Copy exactly the run of lines that begins at the line with "left eye: (365, 353)" and ends at the final line of the entries.

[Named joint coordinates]
☆ ☆ ☆ ☆ ☆ ☆ ☆
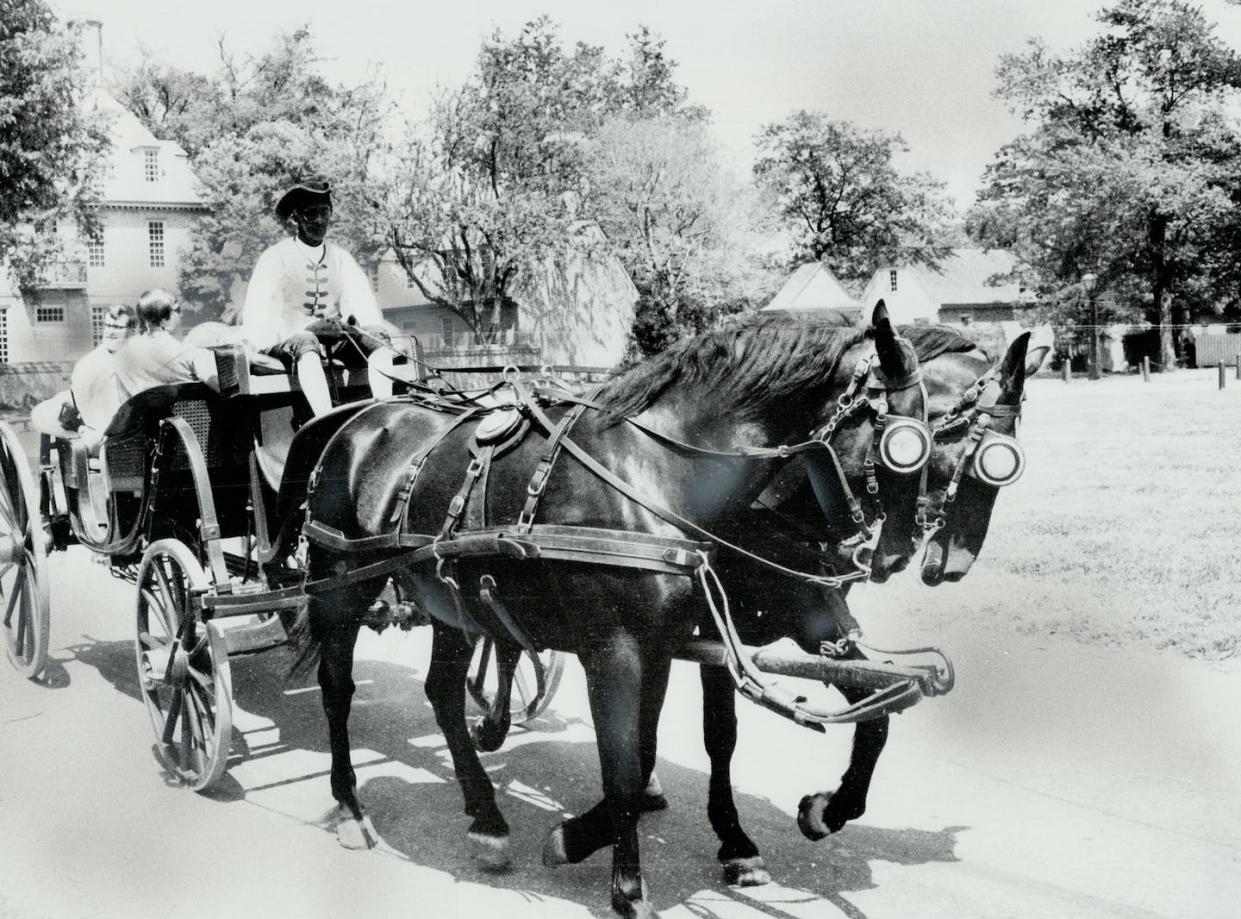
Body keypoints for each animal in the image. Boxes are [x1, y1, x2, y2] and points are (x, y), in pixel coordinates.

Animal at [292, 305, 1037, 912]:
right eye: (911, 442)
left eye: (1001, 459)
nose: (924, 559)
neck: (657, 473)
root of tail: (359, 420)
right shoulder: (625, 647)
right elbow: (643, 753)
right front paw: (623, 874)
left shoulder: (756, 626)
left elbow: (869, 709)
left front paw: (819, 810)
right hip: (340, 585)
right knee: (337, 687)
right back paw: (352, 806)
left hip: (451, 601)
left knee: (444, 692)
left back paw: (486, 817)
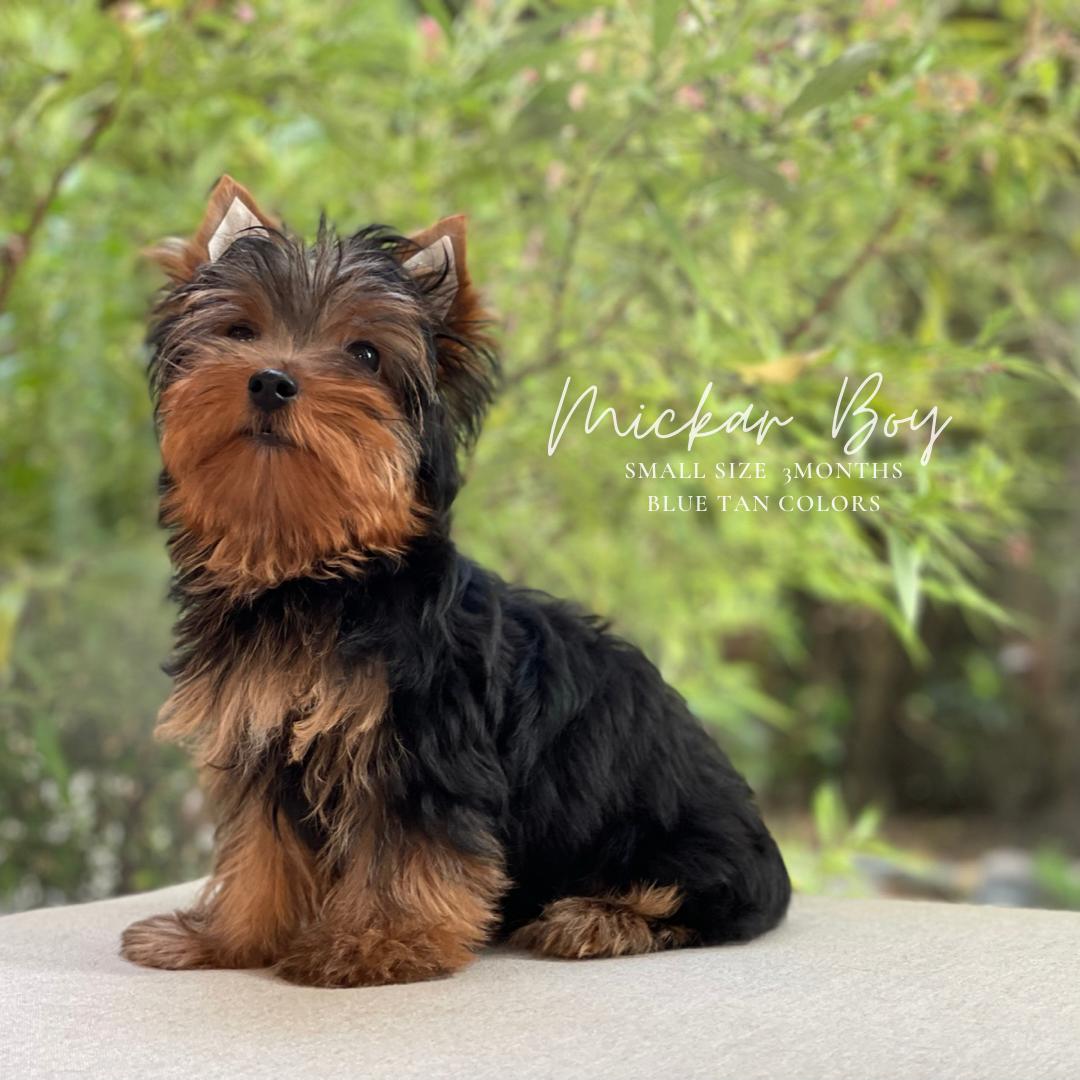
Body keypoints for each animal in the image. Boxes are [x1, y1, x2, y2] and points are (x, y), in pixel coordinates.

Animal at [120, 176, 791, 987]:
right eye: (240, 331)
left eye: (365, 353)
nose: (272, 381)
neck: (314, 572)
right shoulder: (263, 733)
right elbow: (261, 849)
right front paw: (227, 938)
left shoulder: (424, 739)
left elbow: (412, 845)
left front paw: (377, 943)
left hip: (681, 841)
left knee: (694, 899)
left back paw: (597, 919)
☆ ☆ ☆ ☆ ☆ ☆ ☆
Solution to this problem
left eye: (365, 353)
nose: (272, 381)
neck: (314, 572)
right shoulder: (263, 733)
right elbow: (261, 849)
right front paw: (227, 938)
left shoulder: (424, 739)
left elbow: (412, 845)
left front paw: (377, 943)
left hip: (681, 841)
left knee: (694, 899)
left back paw: (597, 919)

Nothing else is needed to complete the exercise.